I am a Postdoctoral Fellow at the University of California San Diego, co-suprevised by Rob Knight and Pavel Pevzner. I completed my PhD in September 2019 in the Computer Science and Engineering Depertment at UCSD, under the mentorship of Pavel Pevzner.
My research focus is bioinformatics. In particular, I am interested in algorithms for genome assembly using long reads, which enable high-quality reconstruction of the human genome sequence. I also work on tools for comparative genomics and computational proteomics.
Long-read assembly using Flye and metaFlye. The new long-read sequencing technologies (such as Pacific Biosciences or Oxford Nanopore) increased the read length up to tens of thousands of nucleotides, and substantially improved the quality of many genome assemblies. These technologies, however, are facing the challenge of the high read errors. We have created the Flye algorithm for assembly of long and error-prone reads to address this challenge. Flye is using the novel repeat graph framework, which enables fast and accurate assemblies of various organisms. In particular, Flye is good for assembly of human genomes using ultra-long Oxford Nanopore sequencing data (such as NA12878 or CHM13). We are now working on the new metaFlye algorithm for metagenome assembly using long reads.

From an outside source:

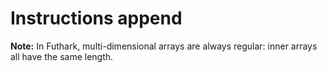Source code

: # Instructions append

**Note:** In Futhark, multi-dimensional arrays are always regular: inner arrays all have the same length.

Watch our Flye assembler presentation and discussion hosted by Long Read Club:
Comparative assembly using multiple references. Since many de novo assemblies of large genomes are still incomplete, one can use the information for related referece genomes to order and orient the contig fragments. We have developed Ragout that infers structural rearrangements between the multiple input refences and reconstructs the most probable architecture of a target genome. We used Ragout to produce chromosome assemblies of multiple mice genomes, which gave insights into rodent genome evolution and novel functional loci. Mouse assemblies were generated as a part of Mouse genomes sequencing project, hosted by Wellcome Sanger Institute.
Tools for assembly graphs analysis.The analysis of genome graphs is helpful in studying repeat structure of genomes (for example, mosaic segmental duplications in humans). To visualize large and complex assembly graphs, we developed AGB - an interactive graph visualization tool. We have also introduced a new Synteny Paths approach for comparison of two related genomes in a graph from, similarly to synteny block for linear genomes. The tools were developed in a collaboration with the Center for Algorithmic Biotechnology and Bioinformatics Institute in St. Petersburg, Russia.